International hat sich das sogenannte Tenure-System bewährt: Dabei werden junge Talente bald streng, aber gegen ihre eigenen Leistungen bewertet, bis sie schrittweise eine volle Professur erhalten. Das bedeutet aber auch, dass sie sich nicht, nach langer Bewährung, in einem Berufungsverfahren mit völlig ungewissen Chancen gegen zig andere Kandidaten stellen müssen. Das sieht das altmodische deutschsprachige Modell nämlich vor – die Talente waren lange Diener für die Wissenschaft. Dadurch konnten sie ihre Karriere nicht gut planen, außerdem war dieses alte System offen für Spiele aller Art. Man kann Kandidaten verhindern, dabei können wissenschaftliche Gesichtspunkte manchmal eine untergeordnete Rolle spielen. In Österreich gibt es eine Mischform: Es finden sich schon kompetitive Elemente, aber nicht auf allen Ebenen. Dadurch können wir nicht immer die besten jungen Wissenschaftlerinnen und Wissenschaftler hierherholen. Das wäre aber wichtig, denn wo es schon starke Leute gibt, ist es viel einfacher weitere zu rekrutieren.
Zusammenfassend lässt sich dennoch sagen, dass die österreichische Wissenschaftslandschaft gut dasteht. Was fehlt, um die Erkenntnisse aus der Forschung in der Wirtschaft auch umzusetzen?

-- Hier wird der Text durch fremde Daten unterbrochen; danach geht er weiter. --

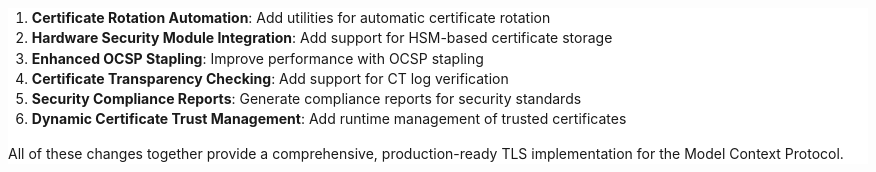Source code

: 1. **Certificate Rotation Automation**: Add utilities for automatic certificate rotation
2. **Hardware Security Module Integration**: Add support for HSM-based certificate storage
3. **Enhanced OCSP Stapling**: Improve performance with OCSP stapling
4. **Certificate Transparency Checking**: Add support for CT log verification
5. **Security Compliance Reports**: Generate compliance reports for security standards
6. **Dynamic Certificate Trust Management**: Add runtime management of trusted certificates

All of these changes together provide a comprehensive, production-ready TLS implementation for the Model Context Protocol.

In Österreich waren die Unternehmen immer gut darin, Ideen weiterzuentwickeln und Produkte in die Welt zu bringen, die ein Stück weniger ressourcenintensiv, schneller oder digitalisierter sind. Sie konnten den langen Bogen, auf dem sich unsere Wirtschaft seit 1945 entwickelt hat, gut fortsetzen. Der Staat hat die Firmen auch über Jahrzehnte in einer für Europa herausragenden großzügigen Art gefördert. Auch die Zusammenarbeit von Wissenschaft und Wirtschaft ist in Österreich – im Gegensatz zu dem, was die Leute gerne sagen – gut finanziert. Jetzt wird dieser Bogen aber brüchiger – aufgrund von AI, internationalem Preiswettbewerb oder der Veränderung der Märkte. Das macht es für viele österreichische Unternehmen schwerer, am Markt zu reüssieren. Was in Österreich viel zu schwach ausgeprägt ist, dass einer Firma, die was völlig Neues anbietet, Kapital zugeführt wird. So innovativ diese Unternehmen auch sind, sie kommen entweder gar nicht hoch, verhungern, gehen weg oder werden von internationalen Unternehmen aufgekauft. In Österreich gibt es kein Risikokapital. 50 Millionen für ein Start-up, um später beim Börsengang – vielleicht – sich eine goldene Nase zu verdienen, das gibt es bei uns kaum. Zusammengefasst heißt das: Die bestehende Riege an Firmen innoviert, wird uns aber möglicherweise über die nächsten 50 Jahre nicht mehr allein hinüberbringen, und es kommt zu wenig nach. Jene Elemente, die dem Nachwachsen eine große Kraft geben können – nämlich die eine positive Haltung der Gesellschaft zum Unternehmertum, das Vorhandensein von Risikokapital sowie ein starkes akademisches Umfeld, das professionelle Unternehmensgründungen hervorbringen kann, sind bei uns im Vergleich zu anderen Ländern jeweils schwächer entwickelt. Wir bräuchten ein bisschen einen Shift vom Bewahren zu mehr Radikalität und Innovation. Da sehe ich momentan eine der größten Herausforderungen.